Using the listing below, please print exactly the lines from the one with "vfov_deg: 35.5" through the one with "f_number: 1.6". Leave out every picture.

------------------------------------------------------------------------

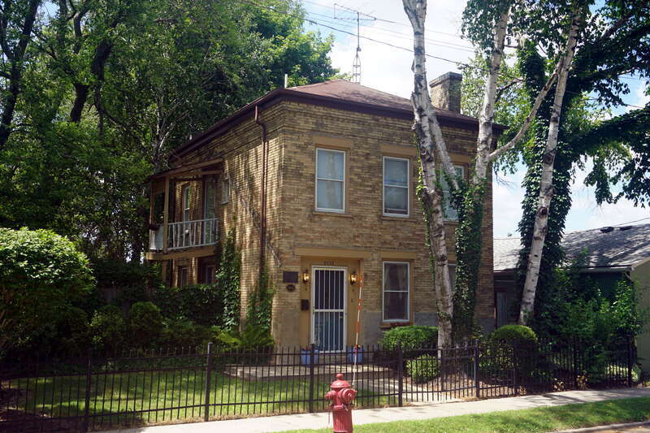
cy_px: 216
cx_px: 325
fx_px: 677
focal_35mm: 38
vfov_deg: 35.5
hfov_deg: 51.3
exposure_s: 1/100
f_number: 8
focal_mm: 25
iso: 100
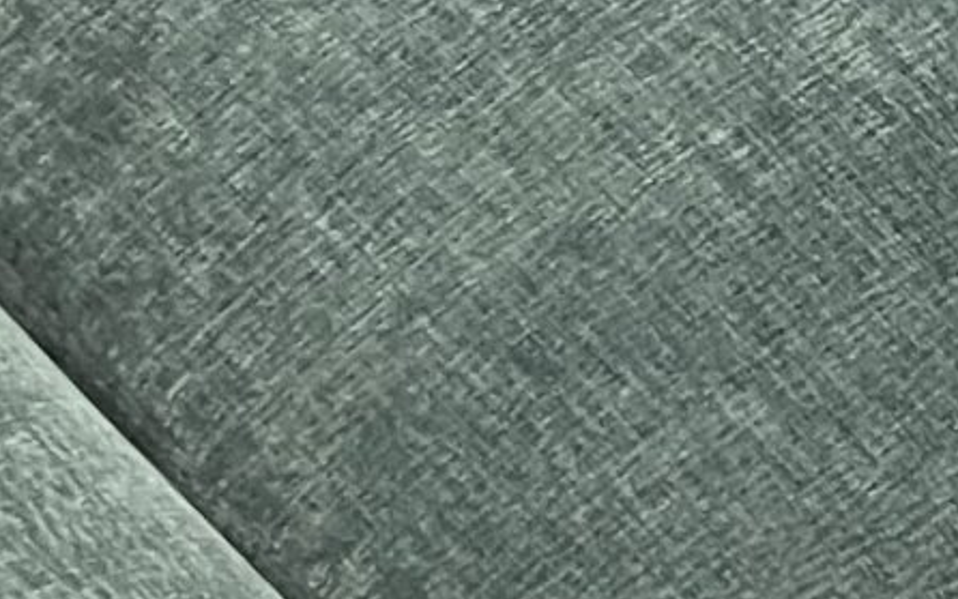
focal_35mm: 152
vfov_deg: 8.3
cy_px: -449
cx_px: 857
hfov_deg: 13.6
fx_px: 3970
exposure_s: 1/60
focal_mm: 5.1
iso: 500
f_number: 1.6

------------------------------------------------------------------------

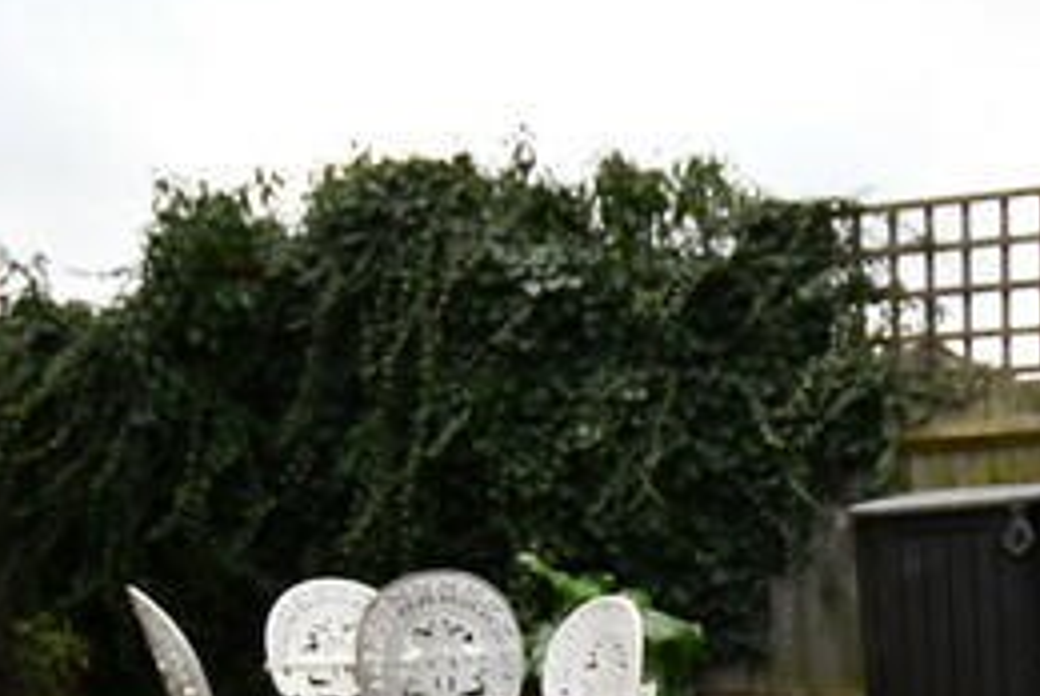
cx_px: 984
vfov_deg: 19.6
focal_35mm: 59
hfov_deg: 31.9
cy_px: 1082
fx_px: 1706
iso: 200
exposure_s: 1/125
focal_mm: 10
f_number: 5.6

------------------------------------------------------------------------

▶ **The answer**:
vfov_deg: 35.5
hfov_deg: 51.3
exposure_s: 1/100
f_number: 8
focal_mm: 25
iso: 100
focal_35mm: 152
vfov_deg: 8.3
cy_px: -449
cx_px: 857
hfov_deg: 13.6
fx_px: 3970
exposure_s: 1/60
focal_mm: 5.1
iso: 500
f_number: 1.6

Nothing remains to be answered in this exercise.